══ Data shown

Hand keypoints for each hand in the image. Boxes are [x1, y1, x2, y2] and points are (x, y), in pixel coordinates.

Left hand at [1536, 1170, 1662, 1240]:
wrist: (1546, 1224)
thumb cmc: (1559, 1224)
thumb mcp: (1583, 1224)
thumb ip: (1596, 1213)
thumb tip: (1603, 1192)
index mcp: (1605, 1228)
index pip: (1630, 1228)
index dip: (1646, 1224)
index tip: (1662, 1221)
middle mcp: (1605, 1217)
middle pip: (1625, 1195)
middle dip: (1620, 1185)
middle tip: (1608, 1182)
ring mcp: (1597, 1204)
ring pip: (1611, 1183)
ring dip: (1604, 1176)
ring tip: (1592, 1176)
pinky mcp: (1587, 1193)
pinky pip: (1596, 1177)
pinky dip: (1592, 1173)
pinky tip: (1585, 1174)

════
══ Data shown

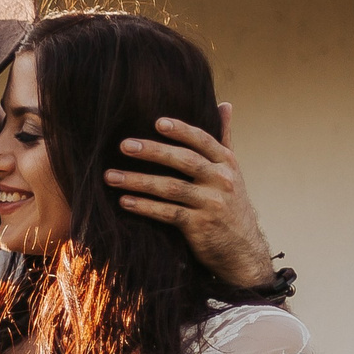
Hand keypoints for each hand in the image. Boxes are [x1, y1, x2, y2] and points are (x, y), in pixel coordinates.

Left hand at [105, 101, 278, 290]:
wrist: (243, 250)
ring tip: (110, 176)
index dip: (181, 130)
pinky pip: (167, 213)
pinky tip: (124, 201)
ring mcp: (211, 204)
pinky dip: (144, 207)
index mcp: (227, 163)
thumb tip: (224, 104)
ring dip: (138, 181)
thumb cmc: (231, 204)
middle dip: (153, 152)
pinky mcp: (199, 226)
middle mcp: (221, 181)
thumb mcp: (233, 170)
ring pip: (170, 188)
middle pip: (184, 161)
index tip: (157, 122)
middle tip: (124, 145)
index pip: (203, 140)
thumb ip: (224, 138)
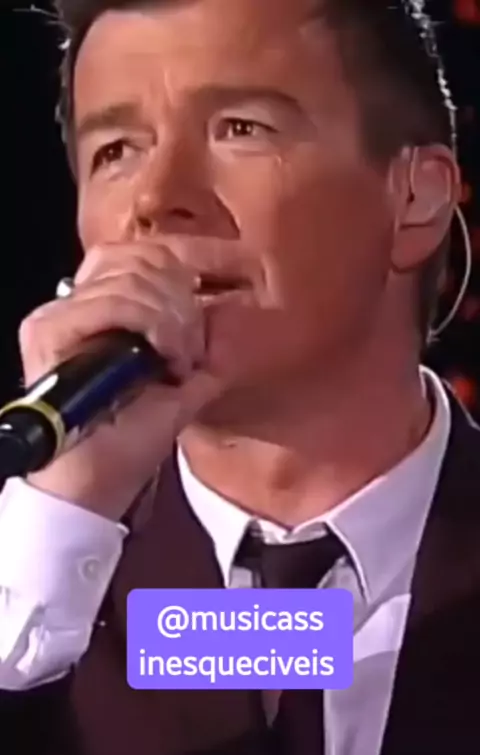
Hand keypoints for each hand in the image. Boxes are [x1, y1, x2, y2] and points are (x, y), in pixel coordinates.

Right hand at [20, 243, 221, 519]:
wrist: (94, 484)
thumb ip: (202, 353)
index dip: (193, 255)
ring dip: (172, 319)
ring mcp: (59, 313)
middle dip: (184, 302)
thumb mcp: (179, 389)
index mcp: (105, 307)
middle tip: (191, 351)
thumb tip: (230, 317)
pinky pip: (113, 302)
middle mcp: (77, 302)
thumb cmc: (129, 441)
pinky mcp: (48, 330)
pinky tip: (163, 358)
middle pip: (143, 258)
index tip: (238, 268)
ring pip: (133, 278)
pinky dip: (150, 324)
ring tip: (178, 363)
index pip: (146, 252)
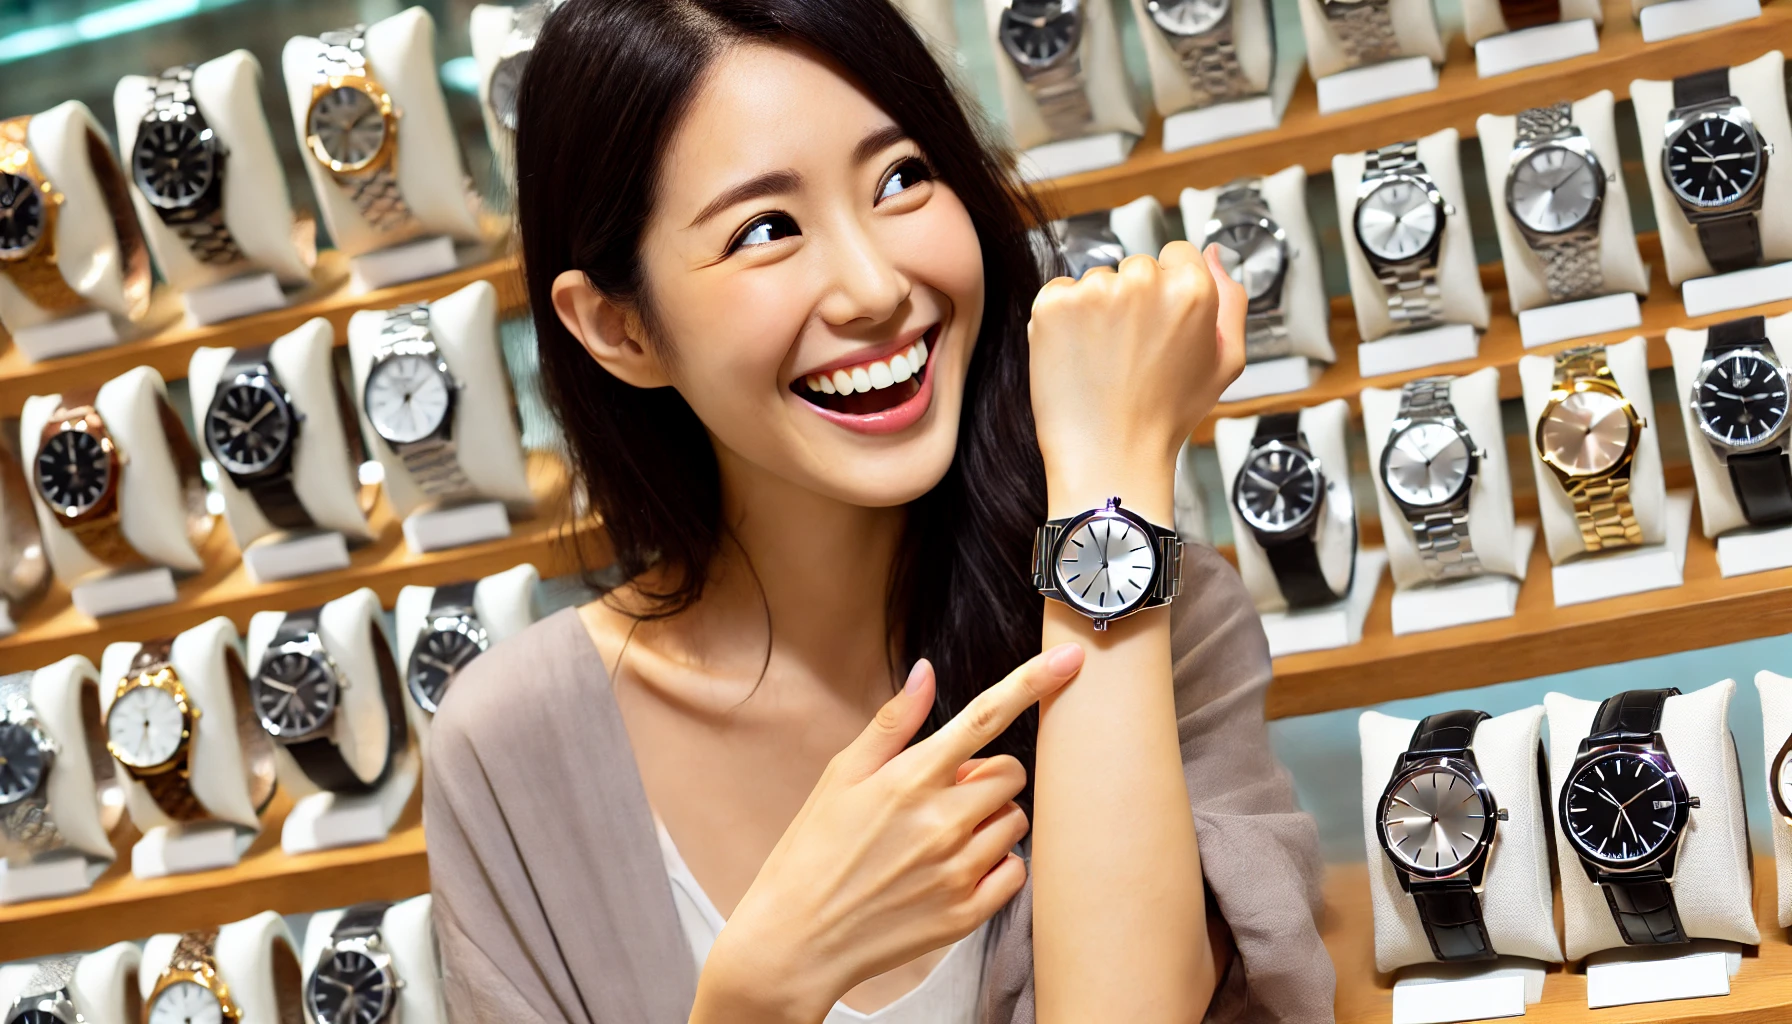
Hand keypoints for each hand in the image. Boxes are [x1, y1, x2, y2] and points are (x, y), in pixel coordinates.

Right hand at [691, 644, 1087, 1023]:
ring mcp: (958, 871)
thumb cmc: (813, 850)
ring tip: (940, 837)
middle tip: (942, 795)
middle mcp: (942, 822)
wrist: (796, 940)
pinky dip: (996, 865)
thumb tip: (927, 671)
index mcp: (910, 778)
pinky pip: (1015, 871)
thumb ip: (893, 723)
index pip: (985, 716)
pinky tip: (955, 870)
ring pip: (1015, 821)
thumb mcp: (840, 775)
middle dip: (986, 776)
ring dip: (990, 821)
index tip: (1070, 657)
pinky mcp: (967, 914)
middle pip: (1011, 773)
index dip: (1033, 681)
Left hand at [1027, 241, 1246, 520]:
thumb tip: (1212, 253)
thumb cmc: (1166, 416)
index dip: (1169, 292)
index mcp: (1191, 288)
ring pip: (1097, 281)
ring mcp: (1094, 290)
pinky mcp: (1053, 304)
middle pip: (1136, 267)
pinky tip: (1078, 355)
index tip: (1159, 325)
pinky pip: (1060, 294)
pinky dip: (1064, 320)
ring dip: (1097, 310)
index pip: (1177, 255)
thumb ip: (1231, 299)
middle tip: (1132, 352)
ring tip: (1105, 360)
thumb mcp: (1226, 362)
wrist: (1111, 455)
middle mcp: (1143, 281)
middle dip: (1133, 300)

════

▸ Requirement:
Return, unchanged, the run of lines above that opens with the line containing "wrist: (1546, 1224)" and closes with the line containing "pinky tip: (1585, 1174)". Include both.

▸ Task response:
wrist: (1546, 1224)
thumb cmc: (1559, 1224)
thumb mcp: (1583, 1224)
thumb ip: (1596, 1213)
thumb tip: (1603, 1192)
index mcp: (1605, 1228)
index pip: (1630, 1228)
index dip: (1646, 1224)
index tip: (1662, 1221)
middle mcp: (1605, 1217)
middle pip: (1625, 1195)
middle dip: (1620, 1185)
middle tip: (1608, 1182)
ring mcp: (1597, 1204)
ring pip: (1611, 1183)
ring dip: (1604, 1176)
ring tip: (1592, 1176)
pinky mcp: (1587, 1193)
pinky pip: (1596, 1177)
pinky dip: (1592, 1173)
pinky tip: (1585, 1174)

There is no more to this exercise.